[Stored data entries]
[Start of section]

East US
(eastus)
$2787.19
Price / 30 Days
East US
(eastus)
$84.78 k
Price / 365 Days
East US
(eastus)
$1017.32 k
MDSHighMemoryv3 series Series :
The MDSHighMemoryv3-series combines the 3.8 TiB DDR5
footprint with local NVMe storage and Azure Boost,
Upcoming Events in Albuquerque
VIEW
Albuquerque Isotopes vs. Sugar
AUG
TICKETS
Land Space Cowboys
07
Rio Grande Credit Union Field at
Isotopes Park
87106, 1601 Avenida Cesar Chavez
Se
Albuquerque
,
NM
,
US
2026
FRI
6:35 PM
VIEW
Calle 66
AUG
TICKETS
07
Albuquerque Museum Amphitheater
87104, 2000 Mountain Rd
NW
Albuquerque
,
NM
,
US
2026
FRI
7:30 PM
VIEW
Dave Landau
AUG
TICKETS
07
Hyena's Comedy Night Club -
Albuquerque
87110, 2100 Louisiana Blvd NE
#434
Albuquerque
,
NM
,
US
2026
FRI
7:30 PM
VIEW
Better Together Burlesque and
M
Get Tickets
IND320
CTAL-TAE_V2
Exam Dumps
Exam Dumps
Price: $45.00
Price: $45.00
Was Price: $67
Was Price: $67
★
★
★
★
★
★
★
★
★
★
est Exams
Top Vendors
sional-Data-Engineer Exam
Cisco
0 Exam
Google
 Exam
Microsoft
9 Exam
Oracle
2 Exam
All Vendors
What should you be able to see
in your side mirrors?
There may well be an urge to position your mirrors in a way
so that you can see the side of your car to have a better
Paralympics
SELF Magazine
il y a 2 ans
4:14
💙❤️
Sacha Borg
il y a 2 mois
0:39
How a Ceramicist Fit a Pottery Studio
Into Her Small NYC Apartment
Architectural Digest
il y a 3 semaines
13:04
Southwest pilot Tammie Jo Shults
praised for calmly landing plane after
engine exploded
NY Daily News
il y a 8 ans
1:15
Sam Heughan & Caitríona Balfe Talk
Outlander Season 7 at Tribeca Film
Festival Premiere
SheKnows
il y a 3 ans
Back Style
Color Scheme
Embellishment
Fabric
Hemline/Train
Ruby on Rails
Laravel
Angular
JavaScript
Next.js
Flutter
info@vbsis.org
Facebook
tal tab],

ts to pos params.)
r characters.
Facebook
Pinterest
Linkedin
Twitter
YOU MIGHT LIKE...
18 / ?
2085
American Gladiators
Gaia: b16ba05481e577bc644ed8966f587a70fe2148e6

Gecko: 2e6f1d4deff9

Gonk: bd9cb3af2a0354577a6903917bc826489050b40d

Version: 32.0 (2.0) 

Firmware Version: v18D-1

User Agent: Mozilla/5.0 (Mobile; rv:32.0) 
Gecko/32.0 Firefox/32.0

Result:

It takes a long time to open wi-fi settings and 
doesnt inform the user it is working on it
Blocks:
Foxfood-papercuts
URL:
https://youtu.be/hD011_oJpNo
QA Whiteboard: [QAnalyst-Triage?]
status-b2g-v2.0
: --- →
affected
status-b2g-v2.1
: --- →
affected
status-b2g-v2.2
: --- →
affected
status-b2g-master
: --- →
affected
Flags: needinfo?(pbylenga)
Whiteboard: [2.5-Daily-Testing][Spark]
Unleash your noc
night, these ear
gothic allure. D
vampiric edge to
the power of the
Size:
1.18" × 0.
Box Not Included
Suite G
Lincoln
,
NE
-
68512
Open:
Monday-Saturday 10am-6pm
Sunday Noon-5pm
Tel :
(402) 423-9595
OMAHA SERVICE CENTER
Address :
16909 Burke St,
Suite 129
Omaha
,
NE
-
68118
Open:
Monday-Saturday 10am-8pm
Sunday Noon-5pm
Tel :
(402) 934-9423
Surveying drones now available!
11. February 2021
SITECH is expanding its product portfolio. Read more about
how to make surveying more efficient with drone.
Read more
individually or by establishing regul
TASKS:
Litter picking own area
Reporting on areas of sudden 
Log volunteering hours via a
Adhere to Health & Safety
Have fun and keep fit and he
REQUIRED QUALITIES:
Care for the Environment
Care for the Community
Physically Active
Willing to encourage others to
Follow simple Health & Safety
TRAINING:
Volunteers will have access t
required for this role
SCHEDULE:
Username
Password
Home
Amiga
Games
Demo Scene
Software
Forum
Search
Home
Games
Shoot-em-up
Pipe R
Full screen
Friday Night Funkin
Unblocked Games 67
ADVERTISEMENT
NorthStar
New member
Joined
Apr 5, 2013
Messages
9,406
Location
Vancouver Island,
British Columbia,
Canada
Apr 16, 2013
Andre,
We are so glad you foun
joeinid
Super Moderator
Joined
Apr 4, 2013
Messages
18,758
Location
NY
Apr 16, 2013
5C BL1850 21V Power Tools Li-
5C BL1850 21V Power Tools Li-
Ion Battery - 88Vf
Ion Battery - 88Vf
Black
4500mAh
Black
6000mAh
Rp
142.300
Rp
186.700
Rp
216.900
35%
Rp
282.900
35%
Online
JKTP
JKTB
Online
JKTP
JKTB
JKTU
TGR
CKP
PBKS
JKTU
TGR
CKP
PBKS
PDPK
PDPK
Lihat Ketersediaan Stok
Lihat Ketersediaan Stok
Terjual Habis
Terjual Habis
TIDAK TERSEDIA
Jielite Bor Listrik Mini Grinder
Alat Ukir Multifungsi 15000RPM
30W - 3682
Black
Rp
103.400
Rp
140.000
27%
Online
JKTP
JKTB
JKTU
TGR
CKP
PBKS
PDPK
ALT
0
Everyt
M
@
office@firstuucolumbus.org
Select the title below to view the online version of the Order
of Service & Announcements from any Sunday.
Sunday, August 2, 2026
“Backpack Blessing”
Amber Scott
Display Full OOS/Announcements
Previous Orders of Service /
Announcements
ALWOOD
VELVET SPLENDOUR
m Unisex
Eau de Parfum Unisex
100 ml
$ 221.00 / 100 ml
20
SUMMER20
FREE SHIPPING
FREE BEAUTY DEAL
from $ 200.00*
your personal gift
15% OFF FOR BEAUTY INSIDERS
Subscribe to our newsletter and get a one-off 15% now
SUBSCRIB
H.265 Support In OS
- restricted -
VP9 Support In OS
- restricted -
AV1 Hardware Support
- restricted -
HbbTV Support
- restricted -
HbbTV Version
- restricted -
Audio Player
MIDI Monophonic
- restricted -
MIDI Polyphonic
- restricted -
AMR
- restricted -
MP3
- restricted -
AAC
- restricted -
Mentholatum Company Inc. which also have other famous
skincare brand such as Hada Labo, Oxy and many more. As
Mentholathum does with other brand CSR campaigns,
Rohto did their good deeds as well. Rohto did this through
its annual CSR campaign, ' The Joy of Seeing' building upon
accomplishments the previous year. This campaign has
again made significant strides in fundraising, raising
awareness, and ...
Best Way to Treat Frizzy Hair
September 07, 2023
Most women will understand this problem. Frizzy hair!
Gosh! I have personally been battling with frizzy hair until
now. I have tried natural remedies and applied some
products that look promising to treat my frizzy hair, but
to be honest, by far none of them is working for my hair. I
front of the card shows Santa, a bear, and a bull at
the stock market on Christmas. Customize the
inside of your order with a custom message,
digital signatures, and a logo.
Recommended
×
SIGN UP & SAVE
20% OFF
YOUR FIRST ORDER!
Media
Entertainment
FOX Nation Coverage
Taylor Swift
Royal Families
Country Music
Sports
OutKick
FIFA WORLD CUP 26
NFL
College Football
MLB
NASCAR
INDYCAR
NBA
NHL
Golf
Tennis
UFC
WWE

[End of section]

Request
Each line above needs to be output again, exactly as shown.

Reply to the task
East US
(eastus)
$2787.19
Price / 30 Days
East US
(eastus)
$84.78 k
Price / 365 Days
East US
(eastus)
$1017.32 k
MDSHighMemoryv3 series Series :
The MDSHighMemoryv3-series combines the 3.8 TiB DDR5
footprint with local NVMe storage and Azure Boost,
Upcoming Events in Albuquerque
VIEW
Albuquerque Isotopes vs. Sugar
AUG
TICKETS
Land Space Cowboys
07
Rio Grande Credit Union Field at
Isotopes Park
87106, 1601 Avenida Cesar Chavez
Se
Albuquerque
,
NM
,
US
2026
FRI
6:35 PM
VIEW
Calle 66
AUG
TICKETS
07
Albuquerque Museum Amphitheater
87104, 2000 Mountain Rd
NW
Albuquerque
,
NM
,
US
2026
FRI
7:30 PM
VIEW
Dave Landau
AUG
TICKETS
07
Hyena's Comedy Night Club -
Albuquerque
87110, 2100 Louisiana Blvd NE
#434
Albuquerque
,
NM
,
US
2026
FRI
7:30 PM
VIEW
Better Together Burlesque and
M
Get Tickets
IND320
CTAL-TAE_V2
Exam Dumps
Exam Dumps
Price: $45.00
Price: $45.00
Was Price: $67
Was Price: $67
★
★
★
★
★
★
★
★
★
★
est Exams
Top Vendors
sional-Data-Engineer Exam
Cisco
0 Exam
Google
 Exam
Microsoft
9 Exam
Oracle
2 Exam
All Vendors
What should you be able to see
in your side mirrors?
There may well be an urge to position your mirrors in a way
so that you can see the side of your car to have a better
Paralympics
SELF Magazine
il y a 2 ans
4:14
💙❤️
Sacha Borg
il y a 2 mois
0:39
How a Ceramicist Fit a Pottery Studio
Into Her Small NYC Apartment
Architectural Digest
il y a 3 semaines
13:04
Southwest pilot Tammie Jo Shults
praised for calmly landing plane after
engine exploded
NY Daily News
il y a 8 ans
1:15
Sam Heughan & Caitríona Balfe Talk
Outlander Season 7 at Tribeca Film
Festival Premiere
SheKnows
il y a 3 ans
Back Style
Color Scheme
Embellishment
Fabric
Hemline/Train
Ruby on Rails
Laravel
Angular
JavaScript
Next.js
Flutter
info@vbsis.org
Facebook
tal tab],

ts to pos params.)
r characters.
Facebook
Pinterest
Linkedin
Twitter
YOU MIGHT LIKE...
18 / ?
2085
American Gladiators
Gaia: b16ba05481e577bc644ed8966f587a70fe2148e6

Gecko: 2e6f1d4deff9

Gonk: bd9cb3af2a0354577a6903917bc826489050b40d

Version: 32.0 (2.0) 

Firmware Version: v18D-1

User Agent: Mozilla/5.0 (Mobile; rv:32.0) 
Gecko/32.0 Firefox/32.0

Result:

It takes a long time to open wi-fi settings and 
doesnt inform the user it is working on it
Blocks:
Foxfood-papercuts
URL:
https://youtu.be/hD011_oJpNo
QA Whiteboard: [QAnalyst-Triage?]
status-b2g-v2.0
: --- →
affected
status-b2g-v2.1
: --- →
affected
status-b2g-v2.2
: --- →
affected
status-b2g-master
: --- →
affected
Flags: needinfo?(pbylenga)
Whiteboard: [2.5-Daily-Testing][Spark]
Unleash your noc
night, these ear
gothic allure. D
vampiric edge to
the power of the
Size:
1.18" × 0.
Box Not Included
Suite G
Lincoln
,
NE
-
68512
Open:
Monday-Saturday 10am-6pm
Sunday Noon-5pm
Tel :
(402) 423-9595
OMAHA SERVICE CENTER
Address :
16909 Burke St,
Suite 129
Omaha
,
NE
-
68118
Open:
Monday-Saturday 10am-8pm
Sunday Noon-5pm
Tel :
(402) 934-9423
Surveying drones now available!
11. February 2021
SITECH is expanding its product portfolio. Read more about
how to make surveying more efficient with drone.
Read more
individually or by establishing regul
TASKS:
Litter picking own area
Reporting on areas of sudden 
Log volunteering hours via a
Adhere to Health & Safety
Have fun and keep fit and he
REQUIRED QUALITIES:
Care for the Environment
Care for the Community
Physically Active
Willing to encourage others to
Follow simple Health & Safety
TRAINING:
Volunteers will have access t
required for this role
SCHEDULE:
Username
Password
Home
Amiga
Games
Demo Scene
Software
Forum
Search
Home
Games
Shoot-em-up
Pipe R
Full screen
Friday Night Funkin
Unblocked Games 67
ADVERTISEMENT
NorthStar
New member
Joined
Apr 5, 2013
Messages
9,406
Location
Vancouver Island,
British Columbia,
Canada
Apr 16, 2013
Andre,
We are so glad you foun
joeinid
Super Moderator
Joined
Apr 4, 2013
Messages
18,758
Location
NY
Apr 16, 2013
5C BL1850 21V Power Tools Li-
5C BL1850 21V Power Tools Li-
Ion Battery - 88Vf
Ion Battery - 88Vf
Black
4500mAh
Black
6000mAh
Rp
142.300
Rp
186.700
Rp
216.900
35%
Rp
282.900
35%
Online
JKTP
JKTB
Online
JKTP
JKTB
JKTU
TGR
CKP
PBKS
JKTU
TGR
CKP
PBKS
PDPK
PDPK
Lihat Ketersediaan Stok
Lihat Ketersediaan Stok
Terjual Habis
Terjual Habis
TIDAK TERSEDIA
Jielite Bor Listrik Mini Grinder
Alat Ukir Multifungsi 15000RPM
30W - 3682
Black
Rp
103.400
Rp
140.000
27%
Online
JKTP
JKTB
JKTU
TGR
CKP
PBKS
PDPK
ALT
0
Everyt
M
@
office@firstuucolumbus.org
Select the title below to view the online version of the Order
of Service & Announcements from any Sunday.
Sunday, August 2, 2026
“Backpack Blessing”
Amber Scott
Display Full OOS/Announcements
Previous Orders of Service /
Announcements
ALWOOD
VELVET SPLENDOUR
m Unisex
Eau de Parfum Unisex
100 ml
$ 221.00 / 100 ml
20
SUMMER20
FREE SHIPPING
FREE BEAUTY DEAL
from $ 200.00*
your personal gift
15% OFF FOR BEAUTY INSIDERS
Subscribe to our newsletter and get a one-off 15% now
SUBSCRIB
H.265 Support In OS
- restricted -
VP9 Support In OS
- restricted -
AV1 Hardware Support
- restricted -
HbbTV Support
- restricted -
HbbTV Version
- restricted -
Audio Player
MIDI Monophonic
- restricted -
MIDI Polyphonic
- restricted -
AMR
- restricted -
MP3
- restricted -
AAC
- restricted -
Mentholatum Company Inc. which also have other famous
skincare brand such as Hada Labo, Oxy and many more. As
Mentholathum does with other brand CSR campaigns,
Rohto did their good deeds as well. Rohto did this through
its annual CSR campaign, ' The Joy of Seeing' building upon
accomplishments the previous year. This campaign has
again made significant strides in fundraising, raising
awareness, and ...
Best Way to Treat Frizzy Hair
September 07, 2023
Most women will understand this problem. Frizzy hair!
Gosh! I have personally been battling with frizzy hair until
now. I have tried natural remedies and applied some
products that look promising to treat my frizzy hair, but
to be honest, by far none of them is working for my hair. I
front of the card shows Santa, a bear, and a bull at
the stock market on Christmas. Customize the
inside of your order with a custom message,
digital signatures, and a logo.
Recommended
×
SIGN UP & SAVE
20% OFF
YOUR FIRST ORDER!
Media
Entertainment
FOX Nation Coverage
Taylor Swift
Royal Families
Country Music
Sports
OutKick
FIFA WORLD CUP 26
NFL
College Football
MLB
NASCAR
INDYCAR
NBA
NHL
Golf
Tennis
UFC
WWE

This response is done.